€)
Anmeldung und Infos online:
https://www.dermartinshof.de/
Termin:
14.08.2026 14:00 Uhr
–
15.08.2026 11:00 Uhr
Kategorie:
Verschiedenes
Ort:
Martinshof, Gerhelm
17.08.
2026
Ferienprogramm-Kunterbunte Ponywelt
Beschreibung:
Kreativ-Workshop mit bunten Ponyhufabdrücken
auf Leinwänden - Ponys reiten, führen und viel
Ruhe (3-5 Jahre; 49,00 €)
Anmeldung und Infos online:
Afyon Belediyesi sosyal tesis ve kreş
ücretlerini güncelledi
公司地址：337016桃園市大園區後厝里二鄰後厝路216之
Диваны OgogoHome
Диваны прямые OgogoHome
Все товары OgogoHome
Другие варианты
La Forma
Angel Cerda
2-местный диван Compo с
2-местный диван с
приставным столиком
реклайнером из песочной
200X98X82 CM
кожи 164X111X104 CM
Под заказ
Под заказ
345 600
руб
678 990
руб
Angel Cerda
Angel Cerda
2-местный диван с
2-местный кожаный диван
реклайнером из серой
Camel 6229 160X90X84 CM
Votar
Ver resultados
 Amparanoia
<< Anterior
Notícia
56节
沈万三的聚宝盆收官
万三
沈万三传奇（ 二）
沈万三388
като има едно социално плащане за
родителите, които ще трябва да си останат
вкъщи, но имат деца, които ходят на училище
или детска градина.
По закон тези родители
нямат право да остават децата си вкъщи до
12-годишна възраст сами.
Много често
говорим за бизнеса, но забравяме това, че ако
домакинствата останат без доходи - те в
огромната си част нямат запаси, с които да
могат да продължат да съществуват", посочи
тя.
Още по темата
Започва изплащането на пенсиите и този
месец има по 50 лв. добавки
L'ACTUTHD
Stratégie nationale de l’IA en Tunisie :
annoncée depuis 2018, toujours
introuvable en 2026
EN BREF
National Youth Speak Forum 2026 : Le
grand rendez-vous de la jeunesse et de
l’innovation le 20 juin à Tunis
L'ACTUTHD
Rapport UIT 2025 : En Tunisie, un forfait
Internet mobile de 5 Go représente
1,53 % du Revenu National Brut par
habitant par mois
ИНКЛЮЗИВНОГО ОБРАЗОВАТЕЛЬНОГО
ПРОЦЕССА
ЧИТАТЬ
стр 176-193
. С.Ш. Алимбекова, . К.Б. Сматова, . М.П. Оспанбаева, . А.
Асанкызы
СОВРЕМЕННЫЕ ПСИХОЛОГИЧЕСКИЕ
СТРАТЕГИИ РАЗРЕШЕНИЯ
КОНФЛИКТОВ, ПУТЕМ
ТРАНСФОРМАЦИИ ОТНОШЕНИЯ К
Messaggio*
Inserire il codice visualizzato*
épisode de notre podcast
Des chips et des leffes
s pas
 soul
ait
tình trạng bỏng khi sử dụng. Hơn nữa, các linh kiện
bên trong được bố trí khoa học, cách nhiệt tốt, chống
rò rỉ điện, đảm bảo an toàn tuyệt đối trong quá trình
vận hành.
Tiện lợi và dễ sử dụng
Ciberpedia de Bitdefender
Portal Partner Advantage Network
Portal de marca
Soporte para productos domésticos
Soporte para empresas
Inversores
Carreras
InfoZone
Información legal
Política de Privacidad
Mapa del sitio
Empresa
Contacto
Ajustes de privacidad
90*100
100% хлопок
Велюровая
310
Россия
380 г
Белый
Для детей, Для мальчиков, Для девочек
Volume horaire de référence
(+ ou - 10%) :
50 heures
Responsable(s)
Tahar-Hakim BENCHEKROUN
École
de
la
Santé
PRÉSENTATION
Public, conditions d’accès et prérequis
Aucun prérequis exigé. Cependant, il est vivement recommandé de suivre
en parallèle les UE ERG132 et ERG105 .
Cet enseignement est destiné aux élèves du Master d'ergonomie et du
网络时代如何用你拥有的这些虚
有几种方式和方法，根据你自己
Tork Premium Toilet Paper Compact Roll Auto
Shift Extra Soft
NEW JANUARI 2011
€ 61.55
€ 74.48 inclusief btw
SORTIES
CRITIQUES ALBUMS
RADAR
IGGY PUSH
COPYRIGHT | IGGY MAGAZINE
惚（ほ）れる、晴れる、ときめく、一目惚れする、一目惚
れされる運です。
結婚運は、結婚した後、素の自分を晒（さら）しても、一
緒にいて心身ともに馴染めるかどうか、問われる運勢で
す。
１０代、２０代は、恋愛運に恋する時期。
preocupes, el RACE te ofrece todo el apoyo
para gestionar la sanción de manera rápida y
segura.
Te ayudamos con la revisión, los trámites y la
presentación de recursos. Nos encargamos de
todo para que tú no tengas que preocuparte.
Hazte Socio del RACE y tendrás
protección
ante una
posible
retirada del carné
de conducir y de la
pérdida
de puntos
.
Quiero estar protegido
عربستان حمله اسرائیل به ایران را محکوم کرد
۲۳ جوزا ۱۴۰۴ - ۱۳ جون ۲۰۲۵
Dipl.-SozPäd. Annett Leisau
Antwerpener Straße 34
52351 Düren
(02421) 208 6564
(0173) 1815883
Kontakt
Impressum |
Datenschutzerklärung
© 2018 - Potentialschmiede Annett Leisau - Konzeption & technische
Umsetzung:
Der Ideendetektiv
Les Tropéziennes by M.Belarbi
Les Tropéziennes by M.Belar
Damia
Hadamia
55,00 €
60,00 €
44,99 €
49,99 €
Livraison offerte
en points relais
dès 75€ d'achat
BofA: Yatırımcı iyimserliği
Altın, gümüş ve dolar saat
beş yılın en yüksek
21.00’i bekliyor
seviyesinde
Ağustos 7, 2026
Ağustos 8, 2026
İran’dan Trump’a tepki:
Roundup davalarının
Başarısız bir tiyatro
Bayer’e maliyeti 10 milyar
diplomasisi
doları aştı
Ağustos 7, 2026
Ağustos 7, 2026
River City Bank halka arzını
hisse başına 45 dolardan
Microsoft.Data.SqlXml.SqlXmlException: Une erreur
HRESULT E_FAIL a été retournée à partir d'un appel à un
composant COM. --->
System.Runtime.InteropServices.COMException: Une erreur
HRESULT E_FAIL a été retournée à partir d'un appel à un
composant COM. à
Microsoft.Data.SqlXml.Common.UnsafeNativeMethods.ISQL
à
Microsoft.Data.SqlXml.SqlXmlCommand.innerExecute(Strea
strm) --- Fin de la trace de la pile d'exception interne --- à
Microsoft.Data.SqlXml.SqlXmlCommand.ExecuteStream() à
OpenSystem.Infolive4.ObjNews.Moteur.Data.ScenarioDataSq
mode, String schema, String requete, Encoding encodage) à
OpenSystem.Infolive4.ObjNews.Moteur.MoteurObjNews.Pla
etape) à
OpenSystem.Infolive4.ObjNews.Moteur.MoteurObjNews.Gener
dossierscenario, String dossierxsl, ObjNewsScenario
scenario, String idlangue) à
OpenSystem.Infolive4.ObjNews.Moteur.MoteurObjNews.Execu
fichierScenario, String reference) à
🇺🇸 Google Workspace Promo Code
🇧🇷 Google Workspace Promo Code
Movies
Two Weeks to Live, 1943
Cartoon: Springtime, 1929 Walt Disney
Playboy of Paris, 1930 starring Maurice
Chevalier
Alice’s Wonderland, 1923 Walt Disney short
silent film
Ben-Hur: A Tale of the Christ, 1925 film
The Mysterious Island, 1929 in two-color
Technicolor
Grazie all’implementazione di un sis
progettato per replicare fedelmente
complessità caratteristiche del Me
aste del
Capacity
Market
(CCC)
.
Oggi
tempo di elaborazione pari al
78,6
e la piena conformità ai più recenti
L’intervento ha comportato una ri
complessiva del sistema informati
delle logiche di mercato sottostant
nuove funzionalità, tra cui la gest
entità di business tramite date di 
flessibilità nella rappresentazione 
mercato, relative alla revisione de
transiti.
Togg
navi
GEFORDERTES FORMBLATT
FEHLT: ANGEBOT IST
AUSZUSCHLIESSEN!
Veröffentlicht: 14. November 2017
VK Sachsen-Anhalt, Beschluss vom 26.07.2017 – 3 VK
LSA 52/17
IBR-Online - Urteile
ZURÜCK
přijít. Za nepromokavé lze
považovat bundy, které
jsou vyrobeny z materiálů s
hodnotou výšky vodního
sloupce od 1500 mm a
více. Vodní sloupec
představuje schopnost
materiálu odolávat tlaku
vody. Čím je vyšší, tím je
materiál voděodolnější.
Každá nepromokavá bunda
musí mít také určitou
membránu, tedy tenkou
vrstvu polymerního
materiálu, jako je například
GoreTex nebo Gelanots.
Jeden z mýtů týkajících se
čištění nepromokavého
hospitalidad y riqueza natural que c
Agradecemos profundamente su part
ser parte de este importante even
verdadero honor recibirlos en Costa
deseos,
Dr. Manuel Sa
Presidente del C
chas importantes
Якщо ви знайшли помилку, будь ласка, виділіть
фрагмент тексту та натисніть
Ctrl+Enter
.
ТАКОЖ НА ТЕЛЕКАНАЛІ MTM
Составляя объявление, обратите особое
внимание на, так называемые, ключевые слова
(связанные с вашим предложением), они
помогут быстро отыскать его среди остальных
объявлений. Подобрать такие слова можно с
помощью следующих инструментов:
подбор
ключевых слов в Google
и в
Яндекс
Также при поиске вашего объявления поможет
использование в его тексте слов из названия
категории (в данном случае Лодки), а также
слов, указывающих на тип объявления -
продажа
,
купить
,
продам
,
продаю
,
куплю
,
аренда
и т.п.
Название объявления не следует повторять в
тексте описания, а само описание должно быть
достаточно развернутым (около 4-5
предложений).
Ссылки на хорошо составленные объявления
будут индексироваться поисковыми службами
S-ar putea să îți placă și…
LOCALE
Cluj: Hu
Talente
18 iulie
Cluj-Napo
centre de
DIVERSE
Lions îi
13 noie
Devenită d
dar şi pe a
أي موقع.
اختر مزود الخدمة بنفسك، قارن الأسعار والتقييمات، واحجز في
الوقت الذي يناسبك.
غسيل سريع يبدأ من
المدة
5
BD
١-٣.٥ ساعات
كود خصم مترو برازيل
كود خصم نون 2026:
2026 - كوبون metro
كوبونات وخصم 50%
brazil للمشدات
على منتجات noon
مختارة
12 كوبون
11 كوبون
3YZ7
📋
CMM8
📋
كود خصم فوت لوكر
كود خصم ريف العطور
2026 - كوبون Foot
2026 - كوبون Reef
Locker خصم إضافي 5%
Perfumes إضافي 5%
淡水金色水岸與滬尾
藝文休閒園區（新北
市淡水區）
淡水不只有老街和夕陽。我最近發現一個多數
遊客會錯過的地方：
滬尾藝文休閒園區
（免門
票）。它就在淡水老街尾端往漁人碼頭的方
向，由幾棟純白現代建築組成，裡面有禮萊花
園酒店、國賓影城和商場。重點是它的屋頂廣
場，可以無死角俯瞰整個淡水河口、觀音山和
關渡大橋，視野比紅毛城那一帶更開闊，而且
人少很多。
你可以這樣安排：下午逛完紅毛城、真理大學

══════════

What you are asked to do: In the entries above, one line contains "IBR-Online - Urteile" and another contains "vrstvu polymerního". Reproduce exactly those two lines and the lines between them, nothing else.

Task result:
IBR-Online - Urteile
ZURÜCK
přijít. Za nepromokavé lze
považovat bundy, které
jsou vyrobeny z materiálů s
hodnotou výšky vodního
sloupce od 1500 mm a
více. Vodní sloupec
představuje schopnost
materiálu odolávat tlaku
vody. Čím je vyšší, tím je
materiál voděodolnější.
Každá nepromokavá bunda
musí mít také určitou
membránu, tedy tenkou
vrstvu polymerního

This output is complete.